> [The problem]: The answer is a number and nothing else: the count of lines in these entries containing the word "globalThis".

> [Excerpted data]:
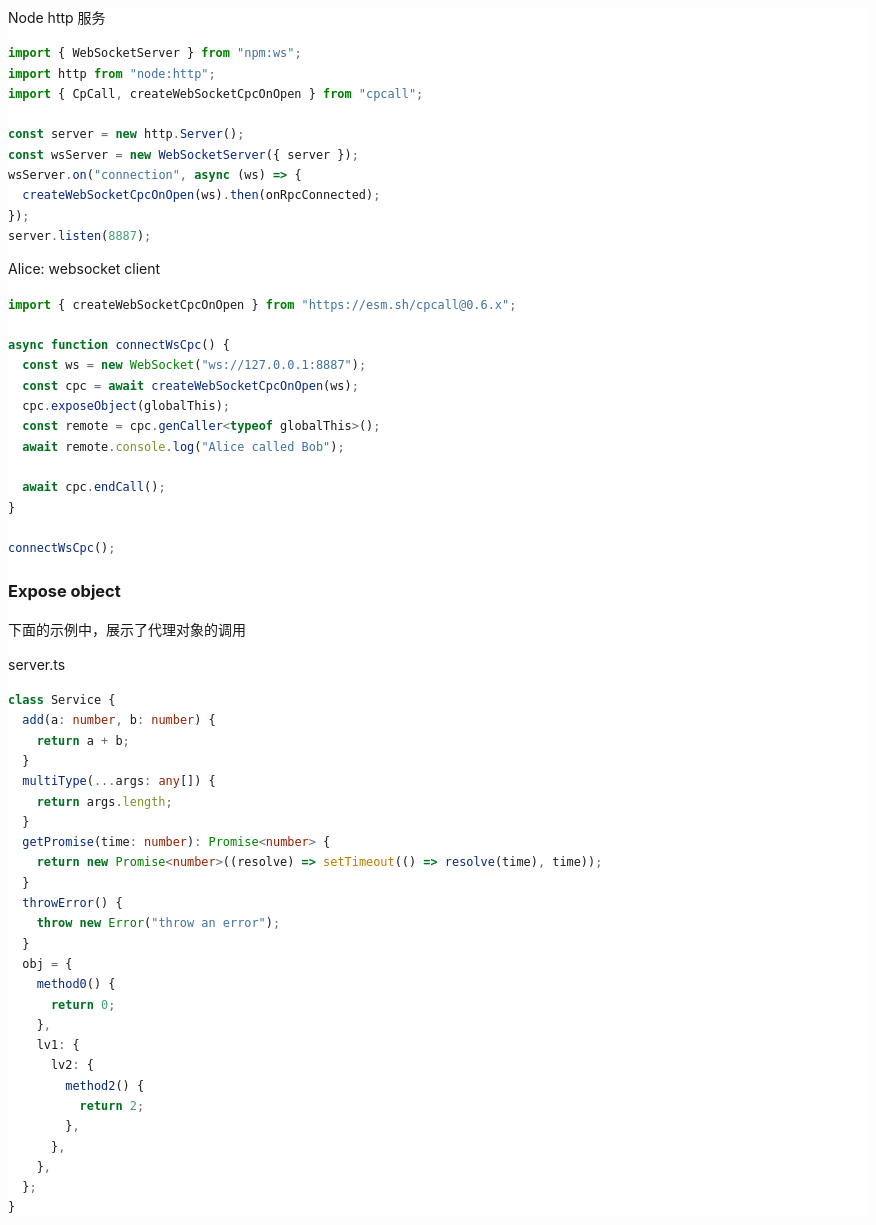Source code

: Node http 服务

```ts
import { WebSocketServer } from "npm:ws";
import http from "node:http";
import { CpCall, createWebSocketCpcOnOpen } from "cpcall";

const server = new http.Server();
const wsServer = new WebSocketServer({ server });
wsServer.on("connection", async (ws) => {
  createWebSocketCpcOnOpen(ws).then(onRpcConnected);
});
server.listen(8887);
```

Alice: websocket client

```ts
import { createWebSocketCpcOnOpen } from "https://esm.sh/cpcall@0.6.x";

async function connectWsCpc() {
  const ws = new WebSocket("ws://127.0.0.1:8887");
  const cpc = await createWebSocketCpcOnOpen(ws);
  cpc.exposeObject(globalThis);
  const remote = cpc.genCaller<typeof globalThis>();
  await remote.console.log("Alice called Bob");

  await cpc.endCall();
}

connectWsCpc();
```

### Expose object

下面的示例中，展示了代理对象的调用

server.ts

```ts
class Service {
  add(a: number, b: number) {
    return a + b;
  }
  multiType(...args: any[]) {
    return args.length;
  }
  getPromise(time: number): Promise<number> {
    return new Promise<number>((resolve) => setTimeout(() => resolve(time), time));
  }
  throwError() {
    throw new Error("throw an error");
  }
  obj = {
    method0() {
      return 0;
    },
    lv1: {
      lv2: {
        method2() {
          return 2;
        },
      },
    },
  };
}

```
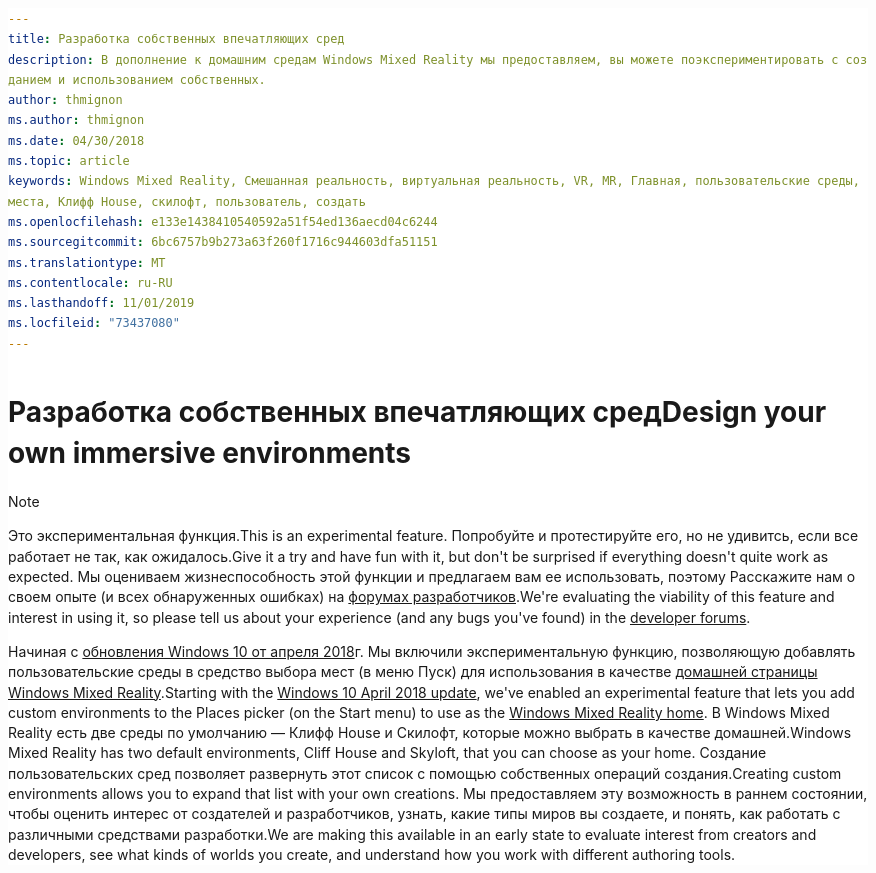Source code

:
 ```yaml
---
title: Разработка собственных впечатляющих сред
description: В дополнение к домашним средам Windows Mixed Reality мы предоставляем, вы можете поэкспериментировать с созданием и использованием собственных.
author: thmignon
ms.author: thmignon
ms.date: 04/30/2018
ms.topic: article
keywords: Windows Mixed Reality, Смешанная реальность, виртуальная реальность, VR, MR, Главная, пользовательские среды, места, Клифф House, скилофт, пользователь, создать
ms.openlocfilehash: e133e1438410540592a51f54ed136aecd04c6244
ms.sourcegitcommit: 6bc6757b9b273a63f260f1716c944603dfa51151
ms.translationtype: MT
ms.contentlocale: ru-RU
ms.lasthandoff: 11/01/2019
ms.locfileid: "73437080"
---
```

# <a name="design-your-own-immersive-environments"></a><span data-ttu-id="f7d5a-104">Разработка собственных впечатляющих сред</span><span class="sxs-lookup"><span data-stu-id="f7d5a-104">Design your own immersive environments</span></span>

>[!NOTE]
><span data-ttu-id="f7d5a-105">Это экспериментальная функция.</span><span class="sxs-lookup"><span data-stu-id="f7d5a-105">This is an experimental feature.</span></span> <span data-ttu-id="f7d5a-106">Попробуйте и протестируйте его, но не удивитсь, если все работает не так, как ожидалось.</span><span class="sxs-lookup"><span data-stu-id="f7d5a-106">Give it a try and have fun with it, but don't be surprised if everything doesn't quite work as expected.</span></span> <span data-ttu-id="f7d5a-107">Мы оцениваем жизнеспособность этой функции и предлагаем вам ее использовать, поэтому Расскажите нам о своем опыте (и всех обнаруженных ошибках) на [форумах разработчиков](https://forums.hololens.com/categories/custom-home-environments).</span><span class="sxs-lookup"><span data-stu-id="f7d5a-107">We're evaluating the viability of this feature and interest in using it, so please tell us about your experience (and any bugs you've found) in the [developer forums](https://forums.hololens.com/categories/custom-home-environments).</span></span>

<span data-ttu-id="f7d5a-108">Начиная с [обновления Windows 10 от апреля 2018](release-notes-april-2018.md)г. Мы включили экспериментальную функцию, позволяющую добавлять пользовательские среды в средство выбора мест (в меню Пуск) для использования в качестве [домашней страницы Windows Mixed Reality](navigating-the-windows-mixed-reality-home.md).</span><span class="sxs-lookup"><span data-stu-id="f7d5a-108">Starting with the [Windows 10 April 2018 update](release-notes-april-2018.md), we've enabled an experimental feature that lets you add custom environments to the Places picker (on the Start menu) to use as the [Windows Mixed Reality home](navigating-the-windows-mixed-reality-home.md).</span></span> <span data-ttu-id="f7d5a-109">В Windows Mixed Reality есть две среды по умолчанию — Клифф House и Скилофт, которые можно выбрать в качестве домашней.</span><span class="sxs-lookup"><span data-stu-id="f7d5a-109">Windows Mixed Reality has two default environments, Cliff House and Skyloft, that you can choose as your home.</span></span> <span data-ttu-id="f7d5a-110">Создание пользовательских сред позволяет развернуть этот список с помощью собственных операций создания.</span><span class="sxs-lookup"><span data-stu-id="f7d5a-110">Creating custom environments allows you to expand that list with your own creations.</span></span> <span data-ttu-id="f7d5a-111">Мы предоставляем эту возможность в раннем состоянии, чтобы оценить интерес от создателей и разработчиков, узнать, какие типы миров вы создаете, и понять, как работать с различными средствами разработки.</span><span class="sxs-lookup"><span data-stu-id="f7d5a-111">We are making this available in an early state to evaluate interest from creators and developers, see what kinds of worlds you create, and understand how you work with different authoring tools.</span></span>

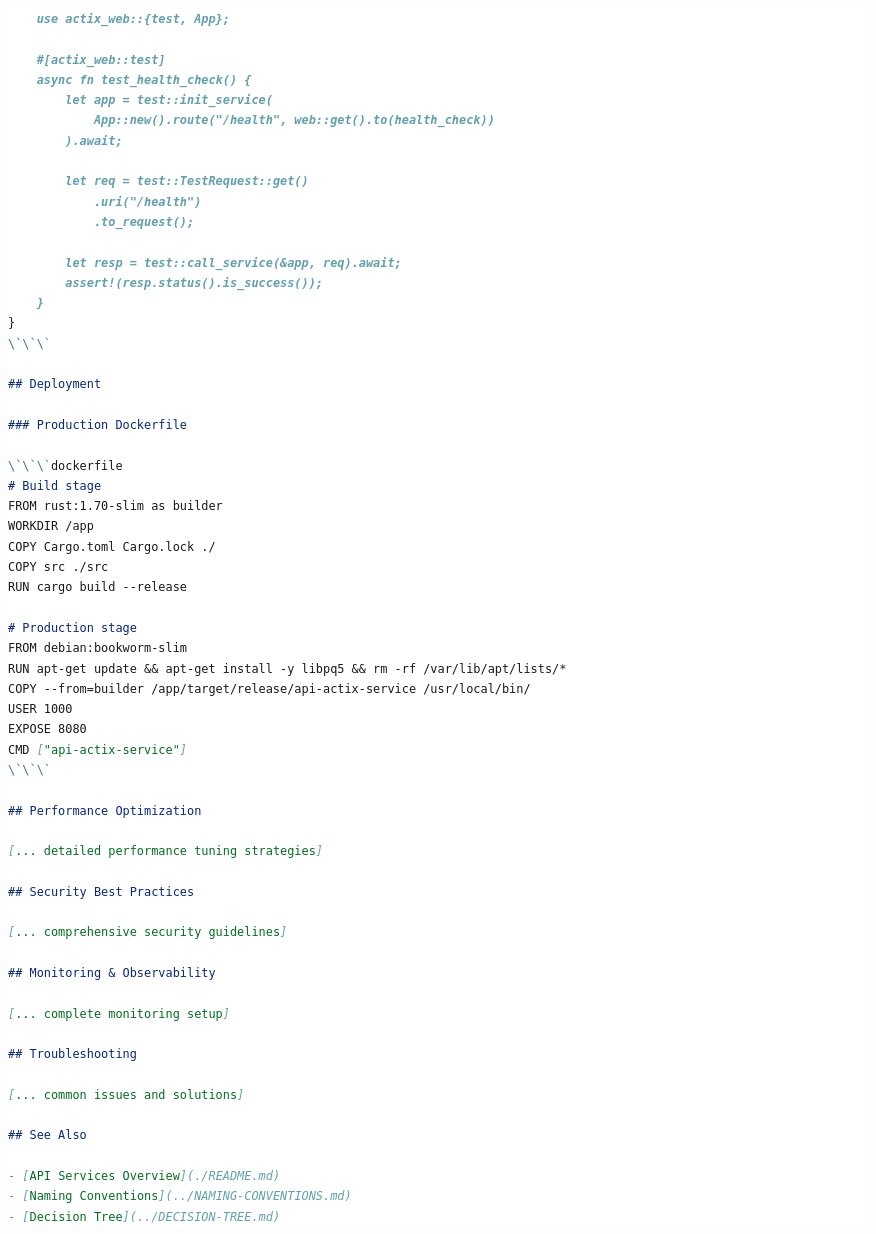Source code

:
 ```markdown
    use actix_web::{test, App};

    #[actix_web::test]
    async fn test_health_check() {
        let app = test::init_service(
            App::new().route("/health", web::get().to(health_check))
        ).await;
        
        let req = test::TestRequest::get()
            .uri("/health")
            .to_request();
            
        let resp = test::call_service(&app, req).await;
        assert!(resp.status().is_success());
    }
}
\`\`\`

## Deployment

### Production Dockerfile

\`\`\`dockerfile
# Build stage
FROM rust:1.70-slim as builder
WORKDIR /app
COPY Cargo.toml Cargo.lock ./
COPY src ./src
RUN cargo build --release

# Production stage
FROM debian:bookworm-slim
RUN apt-get update && apt-get install -y libpq5 && rm -rf /var/lib/apt/lists/*
COPY --from=builder /app/target/release/api-actix-service /usr/local/bin/
USER 1000
EXPOSE 8080
CMD ["api-actix-service"]
\`\`\`

## Performance Optimization

[... detailed performance tuning strategies]

## Security Best Practices

[... comprehensive security guidelines]

## Monitoring & Observability

[... complete monitoring setup]

## Troubleshooting

[... common issues and solutions]

## See Also

- [API Services Overview](./README.md)
- [Naming Conventions](../NAMING-CONVENTIONS.md)
- [Decision Tree](../DECISION-TREE.md)
```
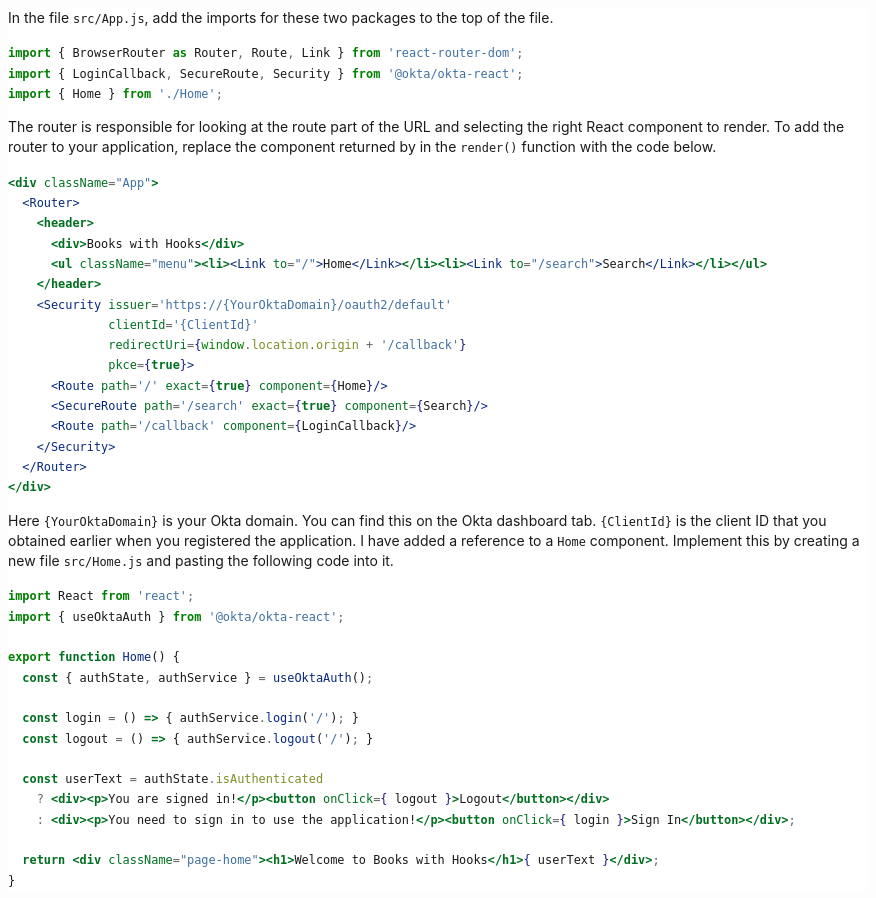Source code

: In the file `src/App.js`, add the imports for these two packages to the top of the file.

```js
import { BrowserRouter as Router, Route, Link } from 'react-router-dom';
import { LoginCallback, SecureRoute, Security } from '@okta/okta-react';
import { Home } from './Home';
```

The router is responsible for looking at the route part of the URL and selecting the right React component to render. To add the router to your application, replace the component returned by in the `render()` function with the code below.

```jsx
<div className="App">
  <Router>
    <header>
      <div>Books with Hooks</div>
      <ul className="menu"><li><Link to="/">Home</Link></li><li><Link to="/search">Search</Link></li></ul>
    </header>
    <Security issuer='https://{YourOktaDomain}/oauth2/default'
              clientId='{ClientId}'
              redirectUri={window.location.origin + '/callback'}
              pkce={true}>
      <Route path='/' exact={true} component={Home}/>
      <SecureRoute path='/search' exact={true} component={Search}/>
      <Route path='/callback' component={LoginCallback}/>
    </Security>
  </Router>
</div>
```

Here `{YourOktaDomain}` is your Okta domain. You can find this on the Okta dashboard tab. `{ClientId}` is the client ID that you obtained earlier when you registered the application. I have added a reference to a `Home` component. Implement this by creating a new file `src/Home.js` and pasting the following code into it.

```jsx
import React from 'react';
import { useOktaAuth } from '@okta/okta-react';

export function Home() {
  const { authState, authService } = useOktaAuth();

  const login = () => { authService.login('/'); }
  const logout = () => { authService.logout('/'); }

  const userText = authState.isAuthenticated
    ? <div><p>You are signed in!</p><button onClick={ logout }>Logout</button></div>
    : <div><p>You need to sign in to use the application!</p><button onClick={ login }>Sign In</button></div>;

  return <div className="page-home"><h1>Welcome to Books with Hooks</h1>{ userText }</div>;
}
```

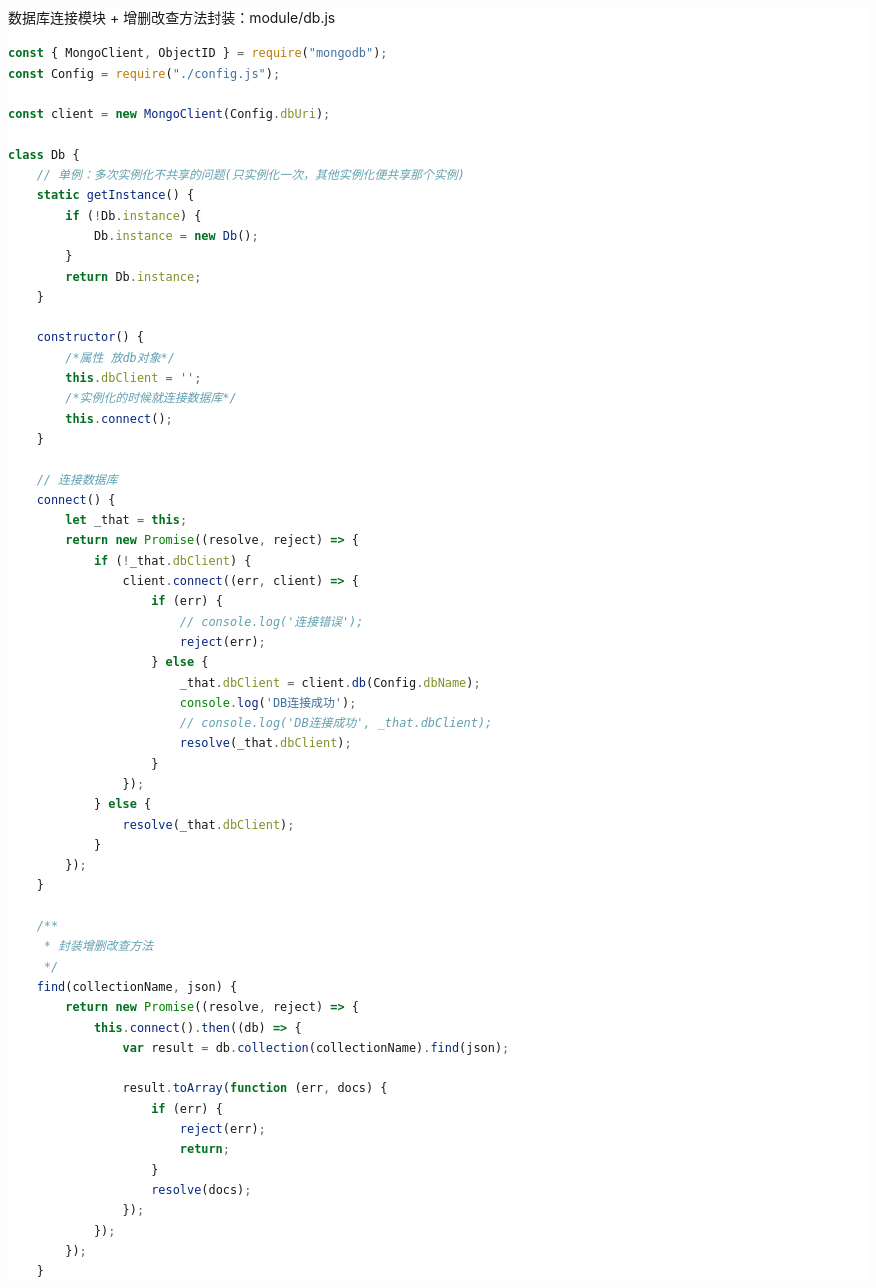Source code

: 数据库连接模块 + 增删改查方法封装：module/db.js

```js
const { MongoClient, ObjectID } = require("mongodb");
const Config = require("./config.js");

const client = new MongoClient(Config.dbUri);

class Db {
    // 单例：多次实例化不共享的问题(只实例化一次，其他实例化便共享那个实例)
    static getInstance() {
        if (!Db.instance) {
            Db.instance = new Db();
        }
        return Db.instance;
    }

    constructor() {
        /*属性 放db对象*/
        this.dbClient = '';
        /*实例化的时候就连接数据库*/
        this.connect();
    }

    // 连接数据库
    connect() {
        let _that = this;
        return new Promise((resolve, reject) => {
            if (!_that.dbClient) {
                client.connect((err, client) => {
                    if (err) {
                        // console.log('连接错误');
                        reject(err);
                    } else {
                        _that.dbClient = client.db(Config.dbName);
                        console.log('DB连接成功');
                        // console.log('DB连接成功', _that.dbClient);
                        resolve(_that.dbClient);
                    }
                });
            } else {
                resolve(_that.dbClient);
            }
        });
    }

    /**
     * 封装增删改查方法
     */
    find(collectionName, json) {
        return new Promise((resolve, reject) => {
            this.connect().then((db) => {
                var result = db.collection(collectionName).find(json);

                result.toArray(function (err, docs) {
                    if (err) {
                        reject(err);
                        return;
                    }
                    resolve(docs);
                });
            });
        });
    }
```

> [Written solution]: 2